TASK OBJECTIVE | Which lines of the entries contain the word "their"? Please list them.

++++++

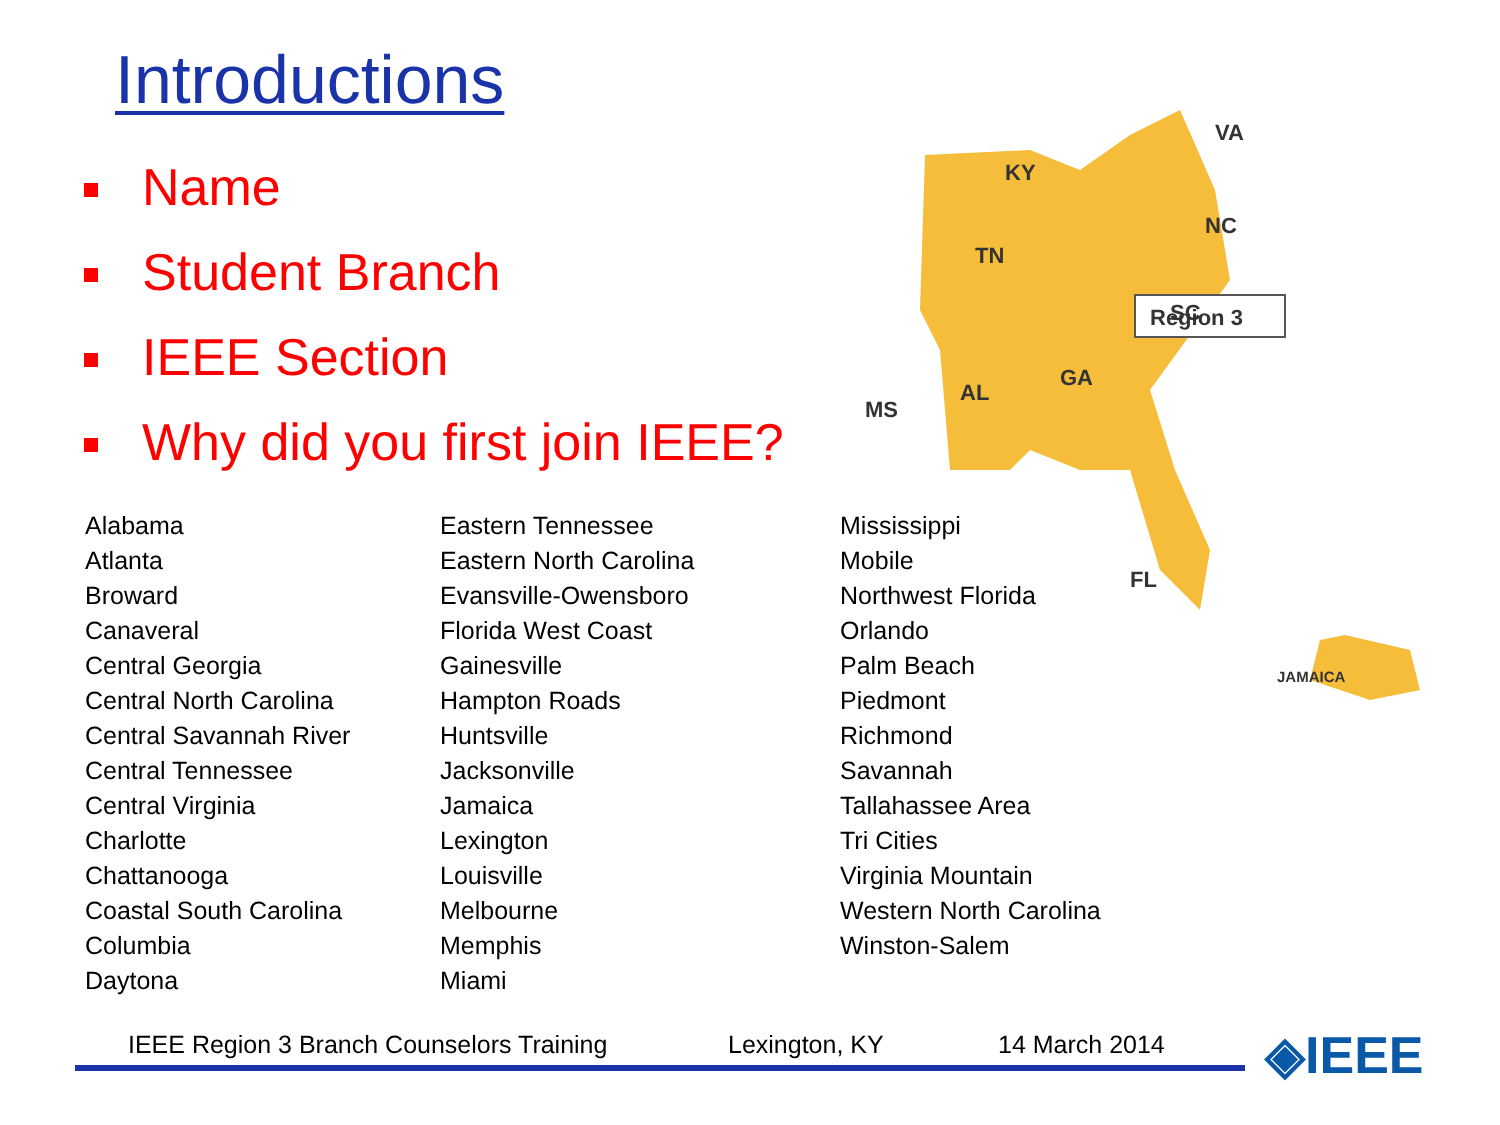Introductions
Name
Student Branch
IEEE Section
Why did you first join IEEE?
Region 3
KY
VA
NC
TN
SC
MS
AL
GA
FL
JAMAICA
Alabama
Atlanta
Broward
Canaveral
Central Georgia
Central North Carolina
Central Savannah River
Central Tennessee
Central Virginia
Charlotte
Chattanooga
Coastal South Carolina
Columbia
Daytona
Eastern Tennessee
Eastern North Carolina
Evansville-Owensboro
Florida West Coast
Gainesville
Hampton Roads
Huntsville
Jacksonville
Jamaica
Lexington
Louisville
Melbourne
Memphis
Miami
Mississippi
Mobile
Northwest Florida
Orlando
Palm Beach
Piedmont
Richmond
Savannah
Tallahassee Area
Tri Cities
Virginia Mountain
Western North Carolina
Winston-Salem
IEEE Region 3 Branch Counselors Training Lexington, KY 14 March 2014 ◈IEEE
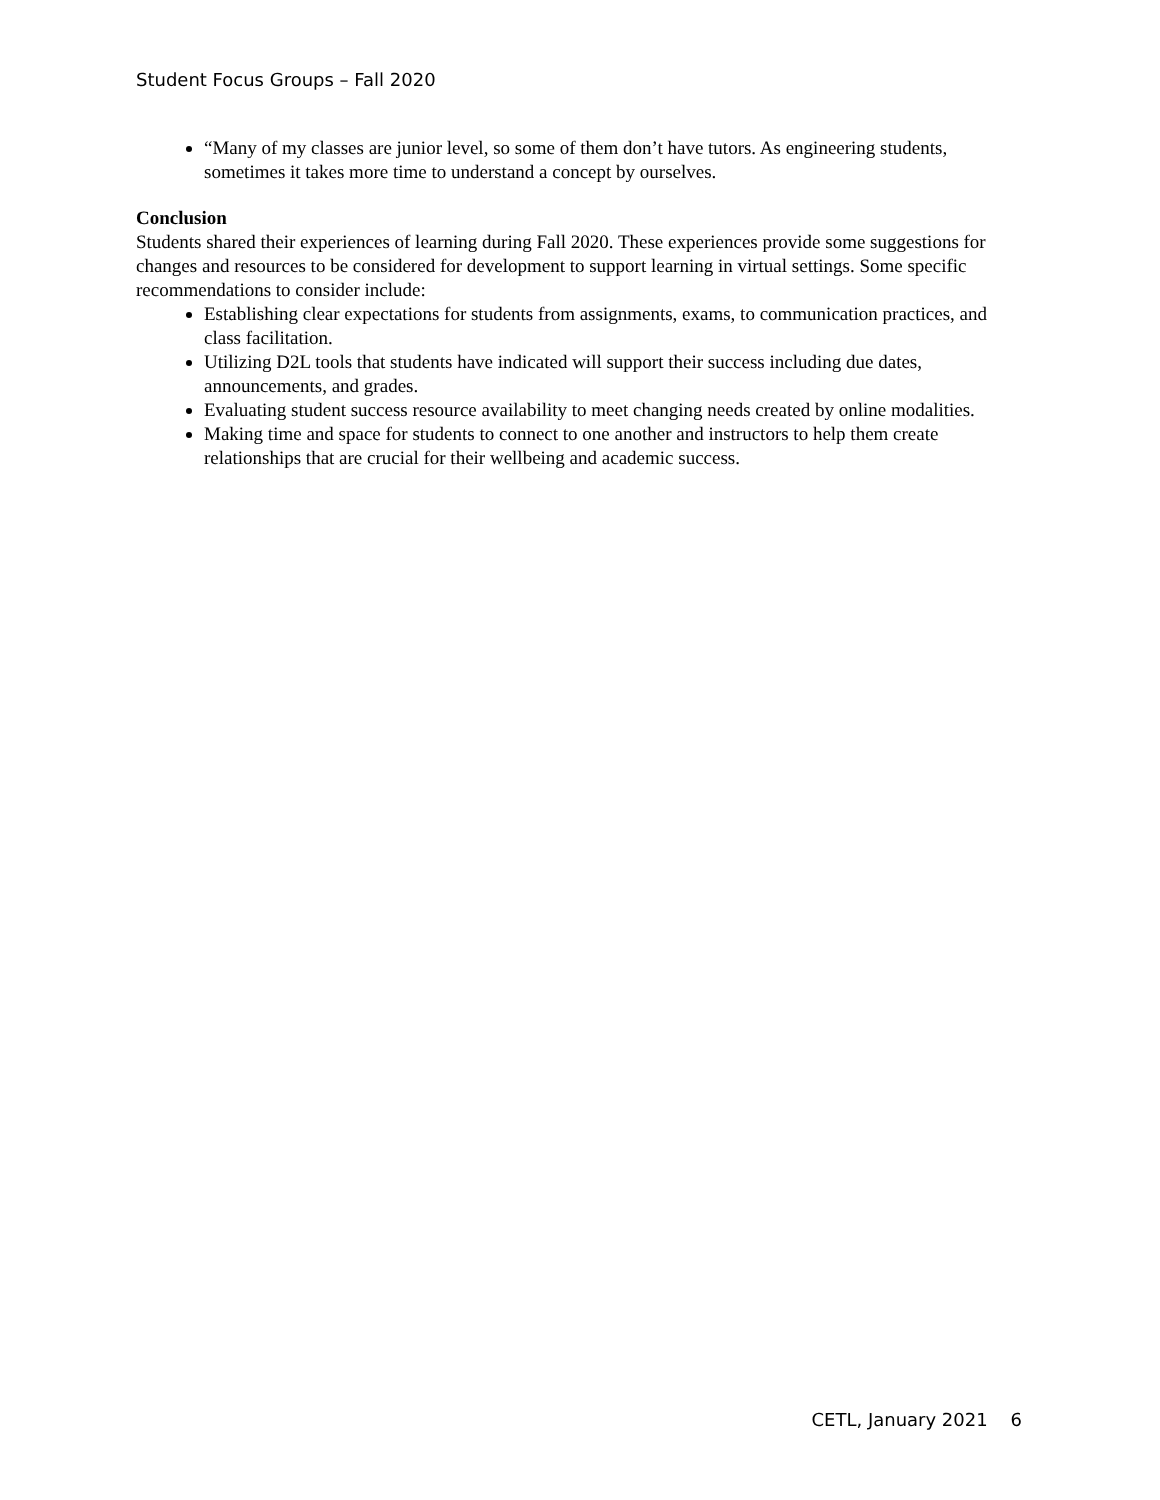Student Focus Groups – Fall 2020
“Many of my classes are junior level, so some of them don’t have tutors. As engineering students, sometimes it takes more time to understand a concept by ourselves.
Conclusion
Students shared their experiences of learning during Fall 2020. These experiences provide some suggestions for changes and resources to be considered for development to support learning in virtual settings. Some specific recommendations to consider include:
Establishing clear expectations for students from assignments, exams, to communication practices, and class facilitation.
Utilizing D2L tools that students have indicated will support their success including due dates, announcements, and grades.
Evaluating student success resource availability to meet changing needs created by online modalities.
Making time and space for students to connect to one another and instructors to help them create relationships that are crucial for their wellbeing and academic success.
CETL, January 2021 6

++++++

EXERCISE RESPONSE |
Students shared their experiences of learning during Fall 2020. These experiences provide some suggestions for changes and resources to be considered for development to support learning in virtual settings. Some specific recommendations to consider include:
Utilizing D2L tools that students have indicated will support their success including due dates, announcements, and grades.
Making time and space for students to connect to one another and instructors to help them create relationships that are crucial for their wellbeing and academic success.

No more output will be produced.